To answer these questions, we can use the concept of heat transfer and the specific heat capacities of water and ice. Here's how we can approach each question:
a. To find out how much heat the water would give up to get cooled to the melting point, we need to know the specific heat capacity of water. The specific heat capacity of water is approximately 4.18 J/g°C.
Step 1: Calculate the temperature change of the water from 55°C to 0°C.

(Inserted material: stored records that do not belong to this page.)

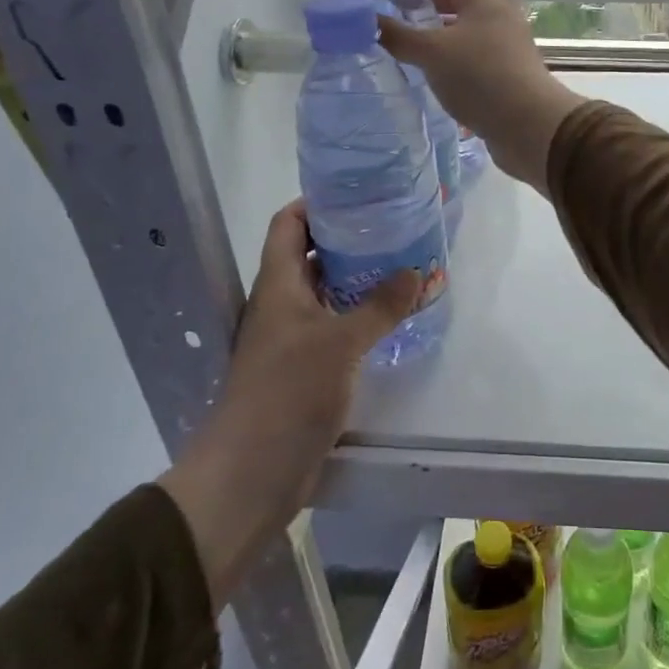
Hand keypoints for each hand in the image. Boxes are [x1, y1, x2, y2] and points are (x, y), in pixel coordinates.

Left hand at [157, 203, 418, 599]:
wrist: (251, 474)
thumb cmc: (288, 393)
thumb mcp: (340, 343)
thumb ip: (380, 306)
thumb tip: (417, 271)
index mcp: (278, 284)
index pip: (289, 223)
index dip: (317, 203)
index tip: (359, 194)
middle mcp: (281, 303)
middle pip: (311, 255)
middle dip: (350, 239)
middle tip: (396, 228)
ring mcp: (292, 337)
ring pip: (326, 292)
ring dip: (359, 279)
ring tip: (403, 266)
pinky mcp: (304, 368)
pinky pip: (334, 326)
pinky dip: (360, 315)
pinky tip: (392, 317)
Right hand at [377, 0, 584, 193]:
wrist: (529, 125)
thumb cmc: (480, 77)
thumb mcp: (432, 53)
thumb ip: (397, 34)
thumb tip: (366, 18)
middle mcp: (496, 10)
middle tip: (388, 7)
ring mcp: (503, 40)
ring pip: (462, 22)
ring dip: (433, 26)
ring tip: (400, 38)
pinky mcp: (504, 67)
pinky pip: (469, 48)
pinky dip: (446, 50)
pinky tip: (426, 66)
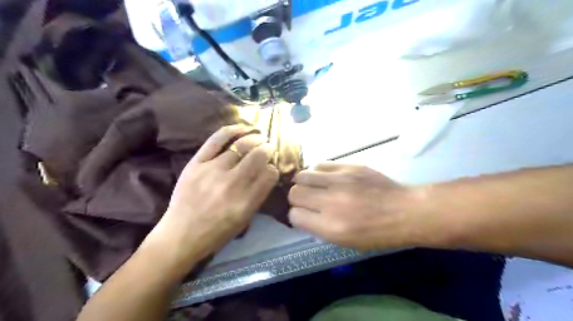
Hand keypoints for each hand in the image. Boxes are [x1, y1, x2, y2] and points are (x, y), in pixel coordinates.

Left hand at [148, 125, 279, 268]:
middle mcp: (232, 183)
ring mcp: (213, 170)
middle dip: (268, 149)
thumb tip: (267, 172)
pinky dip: (232, 130)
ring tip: (259, 137)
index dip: (274, 168)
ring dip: (255, 139)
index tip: (271, 168)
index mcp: (246, 201)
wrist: (181, 235)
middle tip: (269, 148)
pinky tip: (243, 127)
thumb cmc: (217, 232)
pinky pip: (216, 140)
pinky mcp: (196, 163)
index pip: (270, 174)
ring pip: (241, 145)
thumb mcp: (245, 220)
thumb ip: (258, 195)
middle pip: (258, 156)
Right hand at [289, 163, 427, 249]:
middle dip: (297, 198)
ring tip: (315, 186)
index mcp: (331, 227)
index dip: (297, 216)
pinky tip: (327, 178)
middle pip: (295, 193)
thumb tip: (302, 214)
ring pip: (302, 175)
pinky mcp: (349, 166)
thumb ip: (319, 228)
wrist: (405, 211)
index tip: (304, 215)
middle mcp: (331, 202)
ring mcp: (340, 181)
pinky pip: (320, 164)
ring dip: (304, 183)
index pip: (294, 216)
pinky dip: (318, 172)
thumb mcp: (346, 241)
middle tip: (308, 200)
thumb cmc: (377, 233)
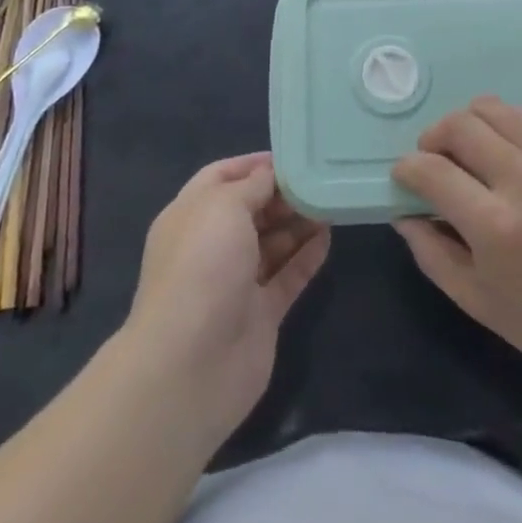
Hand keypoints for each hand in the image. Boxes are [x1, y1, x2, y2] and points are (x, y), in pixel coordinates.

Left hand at [123, 153, 329, 440]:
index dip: (253, 165)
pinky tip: (329, 237)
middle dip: (281, 194)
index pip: (221, 177)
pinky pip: (287, 276)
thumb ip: (253, 186)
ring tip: (331, 202)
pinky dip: (307, 256)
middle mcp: (210, 246)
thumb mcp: (225, 207)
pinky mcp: (259, 314)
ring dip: (298, 223)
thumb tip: (270, 174)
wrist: (191, 365)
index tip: (292, 157)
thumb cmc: (202, 267)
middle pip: (250, 209)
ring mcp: (235, 282)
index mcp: (190, 215)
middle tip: (319, 180)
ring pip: (272, 243)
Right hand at [392, 96, 521, 395]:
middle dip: (431, 138)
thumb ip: (434, 255)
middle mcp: (521, 180)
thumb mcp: (481, 304)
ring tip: (463, 151)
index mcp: (494, 226)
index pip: (431, 170)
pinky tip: (497, 148)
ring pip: (490, 108)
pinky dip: (499, 120)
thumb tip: (405, 215)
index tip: (402, 178)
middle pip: (458, 126)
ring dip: (464, 123)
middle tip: (431, 163)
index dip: (406, 169)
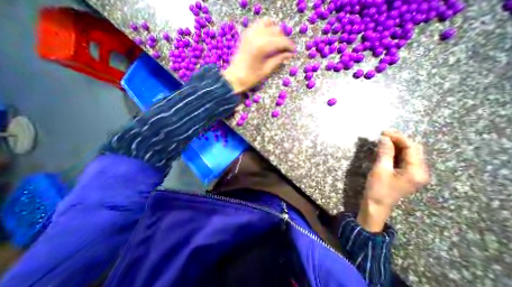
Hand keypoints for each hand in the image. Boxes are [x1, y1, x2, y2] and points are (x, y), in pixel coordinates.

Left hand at [221, 18, 295, 92]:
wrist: (234, 77)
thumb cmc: (251, 77)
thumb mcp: (266, 70)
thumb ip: (278, 60)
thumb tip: (289, 54)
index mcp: (263, 46)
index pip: (282, 41)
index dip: (289, 46)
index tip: (293, 51)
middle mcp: (257, 35)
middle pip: (277, 30)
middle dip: (283, 39)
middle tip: (285, 50)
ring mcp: (250, 32)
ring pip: (268, 23)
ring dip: (275, 31)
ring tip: (277, 42)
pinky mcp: (246, 33)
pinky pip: (259, 24)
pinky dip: (265, 28)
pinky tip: (267, 37)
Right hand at [357, 131, 428, 231]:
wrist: (376, 204)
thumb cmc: (378, 188)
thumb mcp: (380, 169)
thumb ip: (385, 153)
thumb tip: (385, 138)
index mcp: (417, 171)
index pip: (411, 148)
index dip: (398, 138)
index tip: (384, 131)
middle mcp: (420, 171)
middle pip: (413, 150)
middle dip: (398, 140)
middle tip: (383, 134)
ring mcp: (414, 173)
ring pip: (408, 154)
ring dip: (396, 145)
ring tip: (383, 139)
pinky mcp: (406, 174)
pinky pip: (403, 159)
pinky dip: (395, 152)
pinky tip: (386, 149)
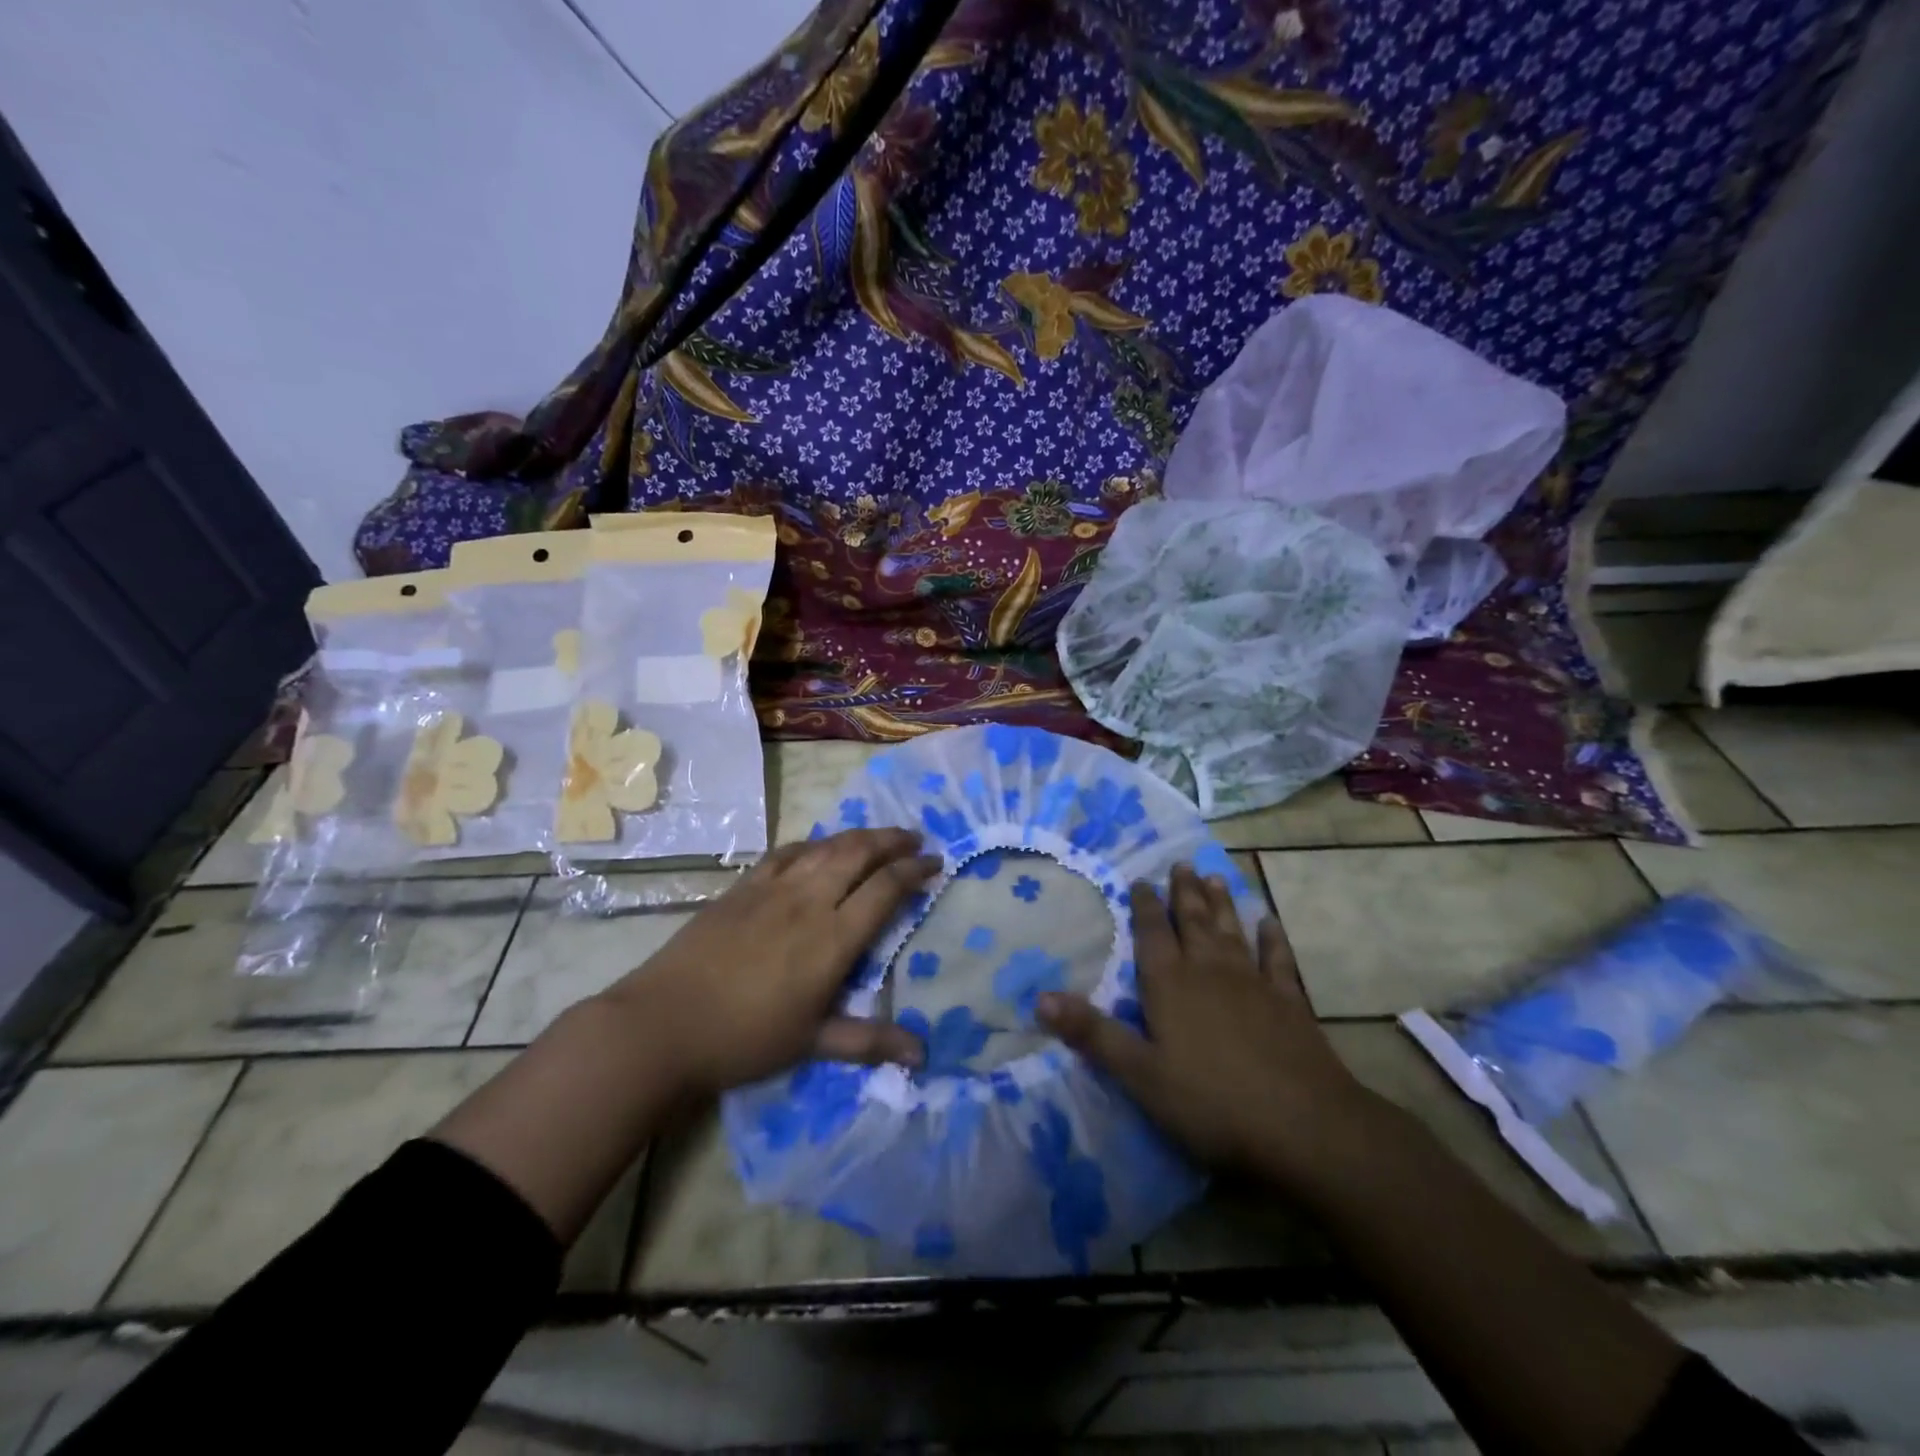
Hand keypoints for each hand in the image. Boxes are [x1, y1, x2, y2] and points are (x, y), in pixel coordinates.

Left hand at [604, 828, 936, 1096]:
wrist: (664, 1024)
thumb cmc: (745, 1039)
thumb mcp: (812, 1043)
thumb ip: (869, 1041)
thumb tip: (922, 1056)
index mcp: (833, 938)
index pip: (885, 889)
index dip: (914, 872)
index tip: (935, 863)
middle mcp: (809, 901)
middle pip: (859, 854)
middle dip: (892, 841)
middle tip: (914, 839)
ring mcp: (773, 889)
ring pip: (825, 847)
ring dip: (857, 836)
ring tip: (877, 837)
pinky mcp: (742, 888)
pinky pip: (785, 854)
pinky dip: (811, 845)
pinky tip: (816, 848)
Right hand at [1037, 863, 1380, 1186]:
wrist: (1305, 1127)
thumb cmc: (1211, 1102)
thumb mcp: (1140, 1074)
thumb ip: (1092, 1034)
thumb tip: (1040, 997)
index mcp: (1170, 985)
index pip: (1152, 934)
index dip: (1144, 906)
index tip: (1140, 880)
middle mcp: (1210, 972)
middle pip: (1193, 923)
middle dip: (1183, 893)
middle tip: (1181, 864)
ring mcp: (1253, 984)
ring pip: (1231, 932)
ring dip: (1221, 904)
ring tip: (1214, 877)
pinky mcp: (1289, 1004)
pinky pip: (1278, 960)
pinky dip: (1272, 939)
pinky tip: (1269, 923)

ΔT = Final temperature - Initial temperature
ΔT = 0°C - 55°C = -55°C
Step 2: Calculate the heat lost by the water using the formula:
q = m * c * ΔT
where q is the heat energy in Joules, m is the mass of the water in grams, c is the specific heat capacity in J/g°C, and ΔT is the temperature change in °C.
Substituting the values:
q = 15 g * 4.18 J/g°C * -55°C
q = -3448.5 J
Therefore, the water would give up approximately 3448.5 Joules of heat to get cooled to the melting point.
b. To find out how much heat it would take to get the ice to the melting point, we need to know the specific heat capacity of ice. The specific heat capacity of ice is approximately 2.09 J/g°C.
Step 1: Calculate the temperature change of the ice from -10°C to 0°C.
ΔT = Final temperature - Initial temperature
ΔT = 0°C - (-10°C) = 10°C
Step 2: Calculate the heat gained by the ice using the formula:
q = m * c * ΔT
where q is the heat energy in Joules, m is the mass of the ice in grams, c is the specific heat capacity in J/g°C, and ΔT is the temperature change in °C.
Substituting the values:
q = 20 g * 2.09 J/g°C * 10°C
q = 418 J
Therefore, it would take approximately 418 Joules of heat to get the ice to the melting point.
c. Since the temperature of the water is higher than the melting point of ice, the water will release heat to the ice. This heat transfer will cause some of the ice to melt.
d. To find out how much ice would melt, we need to consider the heat lost by the water (calculated in part a) and the heat gained by the ice (calculated in part b). The heat lost by the water would be equal to the heat gained by the ice, as no heat is lost or gained in the process.
So, the amount of ice that would melt can be calculated by dividing the heat gained by the ice by the heat of fusion of water, which is approximately 334 J/g.
Amount of ice melted = Heat gained by the ice / Heat of fusion of water
Amount of ice melted = 418 J / 334 J/g
Amount of ice melted ≈ 1.25 g
Therefore, approximately 1.25 grams of ice would melt.